A New York court has ordered Universal Music Publishing to use R. Kelly’s royalties to pay a more than $500,000 debt stemming from his federal trial.

According to court documents obtained by The Messenger, a New York judge approved an order of garnishment Wednesday filed by federal prosecutors in Brooklyn. Judge Ann M. Donnelly ordered Universal Music Publishing to pay the court a restitution debt of $520,549.90 plus interest within 10 days.

“It is hereby ordered that within ten days of receipt of service of a certified copy of this Order, the Garnishee shall issue a check payable [to the court] in the full amount of the restitution debt owed by the Defendant,” the order reads.

According to court documents, the outstanding balance of Kelly’s restitution fee was $506,950.26, as of Aug. 15.

The attorneys sought the funds to repay at least two of the victims of his sex trafficking and racketeering scheme orchestrated by Kelly, documents say.

Back in June, Universal Music Publishing told the court “it had in its custody, control, or possession, music publishing royalties” totaling $567,444.19 from Kelly’s music.

The “Ignition” singer, (real name Robert Sylvester Kelly) was also issued a written order by the court but never responded.

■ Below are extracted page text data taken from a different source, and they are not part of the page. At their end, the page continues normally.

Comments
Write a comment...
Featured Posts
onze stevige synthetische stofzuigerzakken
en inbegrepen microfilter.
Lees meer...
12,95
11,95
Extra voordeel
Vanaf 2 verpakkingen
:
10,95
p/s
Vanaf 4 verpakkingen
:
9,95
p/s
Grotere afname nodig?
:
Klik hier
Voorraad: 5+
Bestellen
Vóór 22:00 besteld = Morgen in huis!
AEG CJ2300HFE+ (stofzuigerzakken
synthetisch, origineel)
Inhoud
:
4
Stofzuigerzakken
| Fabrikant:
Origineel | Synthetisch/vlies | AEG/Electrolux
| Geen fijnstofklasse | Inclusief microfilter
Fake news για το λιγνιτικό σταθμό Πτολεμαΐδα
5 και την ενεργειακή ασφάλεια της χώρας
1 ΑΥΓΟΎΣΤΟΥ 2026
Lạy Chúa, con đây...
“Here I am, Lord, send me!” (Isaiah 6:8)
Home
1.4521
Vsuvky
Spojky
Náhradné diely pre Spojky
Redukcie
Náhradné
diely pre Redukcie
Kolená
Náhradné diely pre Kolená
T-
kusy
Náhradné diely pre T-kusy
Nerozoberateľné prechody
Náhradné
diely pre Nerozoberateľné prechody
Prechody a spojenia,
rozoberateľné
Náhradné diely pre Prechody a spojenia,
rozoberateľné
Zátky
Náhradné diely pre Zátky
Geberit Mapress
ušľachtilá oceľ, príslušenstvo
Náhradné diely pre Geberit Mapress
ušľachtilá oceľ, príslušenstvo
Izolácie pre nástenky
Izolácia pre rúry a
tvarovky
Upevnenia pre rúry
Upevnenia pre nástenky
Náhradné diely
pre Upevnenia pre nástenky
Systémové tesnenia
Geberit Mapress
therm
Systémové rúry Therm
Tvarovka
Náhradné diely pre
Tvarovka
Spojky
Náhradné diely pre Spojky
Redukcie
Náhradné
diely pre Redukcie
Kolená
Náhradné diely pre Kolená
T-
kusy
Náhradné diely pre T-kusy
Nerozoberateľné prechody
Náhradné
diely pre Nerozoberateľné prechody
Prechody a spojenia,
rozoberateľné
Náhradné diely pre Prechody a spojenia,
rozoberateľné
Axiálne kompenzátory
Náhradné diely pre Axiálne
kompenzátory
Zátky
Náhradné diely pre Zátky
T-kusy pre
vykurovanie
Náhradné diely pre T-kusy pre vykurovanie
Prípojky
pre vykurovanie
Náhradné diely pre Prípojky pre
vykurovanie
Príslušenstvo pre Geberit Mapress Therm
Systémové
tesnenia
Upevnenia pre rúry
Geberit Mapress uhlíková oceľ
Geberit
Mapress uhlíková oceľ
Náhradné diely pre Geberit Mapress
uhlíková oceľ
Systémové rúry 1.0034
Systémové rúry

“The Defendant was properly served with the [order] and notified of his right to a hearing or to file a claim for exemption, but has not requested a hearing, claimed an exemption, or otherwise contested the garnishment proceeding, and the statutory time to do so has expired,” the document reads.

Universal Music Publishing previously parted with Kelly in 2019.

Previously, a judge ordered Kelly to pay $480,000 in both fines and restitution following his sentencing in June 2022. In Chicago, the singer was sentenced to 20 years for separate convictions related to child pornography and enticement of minors for sex, and he is serving both sentences simultaneously. Additionally, U.S. District Judge Harry Leinenweber said Kelly must serve one more year after his sentence.